Browser extensions represent a pervasive yet largely ungoverned software supply chain within enterprises. The report found that 99% of enterprise users have at least one extension installed, with over half granting high or critical permissions. A significant portion (26%) of these extensions are sideloaded, and 54% are published through personal Gmail accounts, often lacking verification or timely updates. This landscape permits a stealthy pathway for potential supply chain implants.

The report also exposes critical gaps in identity governance, noting that over two-thirds (68%) of corporate logins occur outside of Single Sign-On (SSO) systems, and 43% utilize personal credentials. This makes it challenging for security teams to track who accesses what and from where, positioning browser session tokens, rather than passwords, as a primary target for sophisticated attacks, as demonstrated by groups like Scattered Spider.

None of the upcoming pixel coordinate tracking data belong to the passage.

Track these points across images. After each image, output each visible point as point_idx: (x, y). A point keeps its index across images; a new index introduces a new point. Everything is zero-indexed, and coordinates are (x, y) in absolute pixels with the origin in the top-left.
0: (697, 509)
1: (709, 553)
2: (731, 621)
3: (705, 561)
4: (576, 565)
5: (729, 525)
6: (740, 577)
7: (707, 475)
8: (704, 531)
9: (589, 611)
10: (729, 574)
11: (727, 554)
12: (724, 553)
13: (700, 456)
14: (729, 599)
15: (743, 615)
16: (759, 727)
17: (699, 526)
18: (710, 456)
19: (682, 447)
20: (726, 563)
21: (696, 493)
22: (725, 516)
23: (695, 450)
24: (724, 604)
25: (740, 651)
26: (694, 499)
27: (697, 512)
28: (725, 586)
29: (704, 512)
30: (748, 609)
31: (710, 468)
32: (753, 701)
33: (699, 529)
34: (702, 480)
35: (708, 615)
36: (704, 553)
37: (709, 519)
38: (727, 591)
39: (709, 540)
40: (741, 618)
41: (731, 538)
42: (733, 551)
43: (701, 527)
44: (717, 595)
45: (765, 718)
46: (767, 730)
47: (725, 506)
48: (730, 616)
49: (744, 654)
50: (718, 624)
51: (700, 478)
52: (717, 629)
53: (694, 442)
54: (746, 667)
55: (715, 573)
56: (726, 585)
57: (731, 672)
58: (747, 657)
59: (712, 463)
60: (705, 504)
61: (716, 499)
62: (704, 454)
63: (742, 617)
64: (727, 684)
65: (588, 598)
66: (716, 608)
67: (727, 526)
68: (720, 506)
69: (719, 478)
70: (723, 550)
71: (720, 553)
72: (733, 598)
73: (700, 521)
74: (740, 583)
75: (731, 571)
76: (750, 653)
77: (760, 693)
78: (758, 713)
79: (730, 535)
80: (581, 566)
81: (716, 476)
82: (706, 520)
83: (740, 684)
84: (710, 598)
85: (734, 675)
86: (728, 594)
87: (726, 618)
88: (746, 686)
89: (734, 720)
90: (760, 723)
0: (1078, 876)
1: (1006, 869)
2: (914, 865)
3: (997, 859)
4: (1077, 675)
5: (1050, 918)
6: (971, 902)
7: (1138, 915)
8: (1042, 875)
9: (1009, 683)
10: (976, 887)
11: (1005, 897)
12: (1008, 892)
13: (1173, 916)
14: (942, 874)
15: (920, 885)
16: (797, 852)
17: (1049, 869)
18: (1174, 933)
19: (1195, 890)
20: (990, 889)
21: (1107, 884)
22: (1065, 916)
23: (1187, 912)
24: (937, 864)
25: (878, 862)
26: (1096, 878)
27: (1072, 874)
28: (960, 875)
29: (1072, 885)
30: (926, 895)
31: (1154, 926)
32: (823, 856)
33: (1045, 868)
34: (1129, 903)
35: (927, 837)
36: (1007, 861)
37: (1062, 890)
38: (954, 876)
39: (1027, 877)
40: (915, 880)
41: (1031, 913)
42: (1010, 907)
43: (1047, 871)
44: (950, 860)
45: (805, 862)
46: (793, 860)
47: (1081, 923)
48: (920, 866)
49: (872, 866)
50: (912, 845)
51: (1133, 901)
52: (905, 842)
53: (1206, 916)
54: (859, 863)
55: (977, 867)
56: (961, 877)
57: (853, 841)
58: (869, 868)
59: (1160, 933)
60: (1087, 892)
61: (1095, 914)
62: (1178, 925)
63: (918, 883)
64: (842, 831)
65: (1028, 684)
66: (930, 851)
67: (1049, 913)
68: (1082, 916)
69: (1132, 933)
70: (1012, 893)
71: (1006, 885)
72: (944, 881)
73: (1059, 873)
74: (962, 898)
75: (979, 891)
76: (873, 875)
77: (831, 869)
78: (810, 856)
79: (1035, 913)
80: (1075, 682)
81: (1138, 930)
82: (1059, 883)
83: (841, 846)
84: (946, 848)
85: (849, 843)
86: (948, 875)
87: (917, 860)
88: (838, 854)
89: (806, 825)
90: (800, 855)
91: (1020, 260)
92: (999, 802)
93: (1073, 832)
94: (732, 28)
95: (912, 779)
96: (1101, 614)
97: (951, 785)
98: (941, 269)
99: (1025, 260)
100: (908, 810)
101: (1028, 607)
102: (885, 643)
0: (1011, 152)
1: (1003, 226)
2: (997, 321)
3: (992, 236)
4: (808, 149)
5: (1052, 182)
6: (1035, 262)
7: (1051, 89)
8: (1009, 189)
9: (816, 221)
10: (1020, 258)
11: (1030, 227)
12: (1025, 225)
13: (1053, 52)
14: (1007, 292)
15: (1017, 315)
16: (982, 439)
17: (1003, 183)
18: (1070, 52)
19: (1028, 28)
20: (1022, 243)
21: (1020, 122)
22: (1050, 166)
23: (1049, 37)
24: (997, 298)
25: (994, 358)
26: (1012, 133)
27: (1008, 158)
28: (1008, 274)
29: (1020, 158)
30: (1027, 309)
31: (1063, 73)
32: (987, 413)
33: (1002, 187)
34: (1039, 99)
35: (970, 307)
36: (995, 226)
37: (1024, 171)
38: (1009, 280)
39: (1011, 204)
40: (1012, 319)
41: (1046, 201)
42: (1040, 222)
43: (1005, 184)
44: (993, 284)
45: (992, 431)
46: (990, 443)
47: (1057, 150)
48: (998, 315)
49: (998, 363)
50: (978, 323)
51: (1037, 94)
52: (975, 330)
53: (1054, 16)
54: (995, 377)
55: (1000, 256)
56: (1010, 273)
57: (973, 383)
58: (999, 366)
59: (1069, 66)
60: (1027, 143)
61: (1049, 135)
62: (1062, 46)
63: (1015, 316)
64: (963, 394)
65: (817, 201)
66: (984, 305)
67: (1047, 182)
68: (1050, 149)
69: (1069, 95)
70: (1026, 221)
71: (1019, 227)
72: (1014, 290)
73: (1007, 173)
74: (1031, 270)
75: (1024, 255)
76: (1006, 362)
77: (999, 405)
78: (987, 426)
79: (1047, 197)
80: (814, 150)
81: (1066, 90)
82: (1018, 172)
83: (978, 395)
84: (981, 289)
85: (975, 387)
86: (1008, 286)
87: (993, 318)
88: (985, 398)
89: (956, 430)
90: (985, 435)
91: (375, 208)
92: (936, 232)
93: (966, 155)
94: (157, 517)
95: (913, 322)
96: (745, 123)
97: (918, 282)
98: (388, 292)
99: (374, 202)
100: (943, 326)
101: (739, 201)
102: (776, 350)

Modern workflows have increasingly shifted away from file uploads towards browser-based pasting and AI prompting within SaaS and messaging applications. The report highlights that 62% of pastes into messaging apps contain PII/PCI, with 87% of this activity occurring through non-corporate accounts. Incidents like the Rippling/Deel leak underscore how unmonitored chat applications within the browser can serve as vectors for data breaches, overlooked by tools designed to inspect processes, network traffic, or files.

To address these blind spots, the report advocates for a new generation of “session-native controls.” These capabilities offer browser-native visibility, operating at the session level to monitor copy/paste and upload activities, detect unmanaged GenAI tools and extensions, enforce session isolation, and apply DLP to non-file-based interactions. Such a modern browser security platform aims to provide these protections without necessitating a change in the user’s browser.

The “Browser Security Report 2025” serves as a stark reminder that the modern enterprise browser, once a simple access point, has evolved into a complex and often unguarded frontier in the battle against cyber threats. Understanding and implementing these session-level controls is becoming imperative for chief information security officers seeking to fortify their defenses against the next wave of data leaks and identity compromises.